What the exercise asks: Reproduce the material word for word, from its first line through the line containing "text_box JS security", and stop there.

Listing:

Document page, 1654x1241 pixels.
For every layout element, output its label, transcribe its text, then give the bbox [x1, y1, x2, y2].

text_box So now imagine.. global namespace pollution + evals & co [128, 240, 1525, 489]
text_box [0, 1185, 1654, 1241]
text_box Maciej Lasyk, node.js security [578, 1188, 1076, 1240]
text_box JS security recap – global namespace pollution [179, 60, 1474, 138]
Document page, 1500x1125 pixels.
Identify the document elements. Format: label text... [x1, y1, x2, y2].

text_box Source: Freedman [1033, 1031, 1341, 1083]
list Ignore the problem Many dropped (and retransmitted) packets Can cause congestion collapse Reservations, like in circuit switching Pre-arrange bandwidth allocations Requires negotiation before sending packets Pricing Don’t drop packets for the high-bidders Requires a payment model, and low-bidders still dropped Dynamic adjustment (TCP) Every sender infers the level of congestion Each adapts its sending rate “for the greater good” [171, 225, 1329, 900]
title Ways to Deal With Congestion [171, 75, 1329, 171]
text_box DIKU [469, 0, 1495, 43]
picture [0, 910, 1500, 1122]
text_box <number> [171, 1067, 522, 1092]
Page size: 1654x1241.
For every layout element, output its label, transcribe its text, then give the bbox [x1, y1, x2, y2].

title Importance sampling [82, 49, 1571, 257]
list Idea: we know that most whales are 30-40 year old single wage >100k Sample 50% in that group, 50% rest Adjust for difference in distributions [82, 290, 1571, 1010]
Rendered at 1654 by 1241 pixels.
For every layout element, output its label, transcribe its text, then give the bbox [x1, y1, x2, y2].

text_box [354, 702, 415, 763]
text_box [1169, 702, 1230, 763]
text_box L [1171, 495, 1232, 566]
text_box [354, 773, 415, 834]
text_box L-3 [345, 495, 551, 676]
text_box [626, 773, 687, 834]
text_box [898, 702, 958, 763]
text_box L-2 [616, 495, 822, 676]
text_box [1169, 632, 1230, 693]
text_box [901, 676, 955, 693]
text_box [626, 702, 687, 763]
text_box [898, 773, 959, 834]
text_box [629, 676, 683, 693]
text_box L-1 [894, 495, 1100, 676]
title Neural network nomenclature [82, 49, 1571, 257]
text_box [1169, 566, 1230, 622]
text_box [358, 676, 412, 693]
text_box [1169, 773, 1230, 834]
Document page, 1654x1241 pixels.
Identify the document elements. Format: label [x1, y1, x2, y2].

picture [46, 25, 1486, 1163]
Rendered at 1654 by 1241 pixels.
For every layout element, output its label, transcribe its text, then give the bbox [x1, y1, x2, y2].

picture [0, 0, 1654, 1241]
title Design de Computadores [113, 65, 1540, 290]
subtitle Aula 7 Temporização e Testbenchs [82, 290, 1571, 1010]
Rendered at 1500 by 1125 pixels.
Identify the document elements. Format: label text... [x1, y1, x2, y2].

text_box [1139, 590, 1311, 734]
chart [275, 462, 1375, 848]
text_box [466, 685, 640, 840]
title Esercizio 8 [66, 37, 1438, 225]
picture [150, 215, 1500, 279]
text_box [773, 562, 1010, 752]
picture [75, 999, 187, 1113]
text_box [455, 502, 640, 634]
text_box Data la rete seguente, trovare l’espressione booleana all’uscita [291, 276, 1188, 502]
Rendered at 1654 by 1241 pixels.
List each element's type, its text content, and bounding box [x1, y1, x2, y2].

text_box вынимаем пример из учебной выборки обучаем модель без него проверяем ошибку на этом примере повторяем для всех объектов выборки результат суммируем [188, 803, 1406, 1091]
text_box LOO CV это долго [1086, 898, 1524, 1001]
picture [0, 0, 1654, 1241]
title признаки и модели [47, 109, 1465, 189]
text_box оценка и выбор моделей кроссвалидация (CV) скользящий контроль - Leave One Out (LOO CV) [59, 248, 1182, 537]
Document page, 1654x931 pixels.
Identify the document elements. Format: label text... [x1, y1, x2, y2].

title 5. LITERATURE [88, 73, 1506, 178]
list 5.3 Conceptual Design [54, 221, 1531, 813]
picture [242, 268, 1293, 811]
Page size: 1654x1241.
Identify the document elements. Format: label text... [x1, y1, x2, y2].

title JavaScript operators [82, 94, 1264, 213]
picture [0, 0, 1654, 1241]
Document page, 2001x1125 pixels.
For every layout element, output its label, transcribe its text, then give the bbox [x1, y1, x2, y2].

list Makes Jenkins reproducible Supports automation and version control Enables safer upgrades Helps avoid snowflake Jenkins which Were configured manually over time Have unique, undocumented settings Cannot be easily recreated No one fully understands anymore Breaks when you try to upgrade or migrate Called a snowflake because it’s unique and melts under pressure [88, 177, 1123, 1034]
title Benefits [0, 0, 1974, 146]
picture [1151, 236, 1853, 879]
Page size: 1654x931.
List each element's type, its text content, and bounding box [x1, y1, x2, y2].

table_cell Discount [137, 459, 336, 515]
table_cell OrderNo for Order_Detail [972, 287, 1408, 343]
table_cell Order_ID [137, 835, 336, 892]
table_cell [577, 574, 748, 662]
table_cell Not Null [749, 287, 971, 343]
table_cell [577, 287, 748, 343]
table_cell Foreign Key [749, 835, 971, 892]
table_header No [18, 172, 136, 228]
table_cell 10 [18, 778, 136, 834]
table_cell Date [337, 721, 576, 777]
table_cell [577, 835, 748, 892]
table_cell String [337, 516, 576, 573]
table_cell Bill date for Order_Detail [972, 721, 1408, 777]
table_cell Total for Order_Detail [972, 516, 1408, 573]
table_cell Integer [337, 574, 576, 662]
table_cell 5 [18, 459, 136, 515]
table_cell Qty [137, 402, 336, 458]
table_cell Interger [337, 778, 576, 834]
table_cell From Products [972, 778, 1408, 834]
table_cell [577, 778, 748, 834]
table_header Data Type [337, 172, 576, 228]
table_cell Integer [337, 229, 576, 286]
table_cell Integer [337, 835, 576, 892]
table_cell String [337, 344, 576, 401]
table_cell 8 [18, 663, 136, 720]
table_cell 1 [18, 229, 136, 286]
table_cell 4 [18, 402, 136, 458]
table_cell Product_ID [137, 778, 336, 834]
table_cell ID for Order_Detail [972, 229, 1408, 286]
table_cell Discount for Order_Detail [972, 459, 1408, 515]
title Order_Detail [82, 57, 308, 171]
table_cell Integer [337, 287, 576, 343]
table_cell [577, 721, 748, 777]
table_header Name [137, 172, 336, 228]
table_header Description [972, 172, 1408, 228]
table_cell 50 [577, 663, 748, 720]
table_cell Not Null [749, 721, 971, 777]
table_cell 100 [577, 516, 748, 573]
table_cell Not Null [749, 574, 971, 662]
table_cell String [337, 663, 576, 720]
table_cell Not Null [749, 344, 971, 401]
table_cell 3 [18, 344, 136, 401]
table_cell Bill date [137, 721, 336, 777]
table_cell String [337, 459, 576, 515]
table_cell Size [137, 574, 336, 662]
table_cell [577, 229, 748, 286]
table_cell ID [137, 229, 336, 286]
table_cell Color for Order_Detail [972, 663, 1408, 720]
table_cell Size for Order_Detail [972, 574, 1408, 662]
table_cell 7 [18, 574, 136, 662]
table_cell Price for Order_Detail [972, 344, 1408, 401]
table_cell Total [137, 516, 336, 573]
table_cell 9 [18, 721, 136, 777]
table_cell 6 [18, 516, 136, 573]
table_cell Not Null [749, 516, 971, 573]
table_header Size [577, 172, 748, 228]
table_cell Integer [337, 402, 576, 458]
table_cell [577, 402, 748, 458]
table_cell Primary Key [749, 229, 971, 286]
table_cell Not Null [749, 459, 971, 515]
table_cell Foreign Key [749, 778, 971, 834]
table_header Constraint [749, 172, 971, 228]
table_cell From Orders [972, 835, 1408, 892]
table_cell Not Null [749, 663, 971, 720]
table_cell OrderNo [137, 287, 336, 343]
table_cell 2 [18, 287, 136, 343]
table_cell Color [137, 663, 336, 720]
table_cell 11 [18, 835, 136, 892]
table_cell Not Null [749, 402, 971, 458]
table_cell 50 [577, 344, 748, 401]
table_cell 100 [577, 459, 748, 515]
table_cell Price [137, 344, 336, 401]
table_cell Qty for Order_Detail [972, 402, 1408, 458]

Expected answer:
Document page, 1654x1241 pixels.
For every layout element, output its label, transcribe its text, then give the bbox [x1, y1, x2, y2].

text_box So now imagine.. global namespace pollution + evals & co [128, 240, 1525, 489]
text_box [0, 1185, 1654, 1241]
text_box Maciej Lasyk, node.js security [578, 1188, 1076, 1240]
text_box JS security recap – global namespace pollution [179, 60, 1474, 138]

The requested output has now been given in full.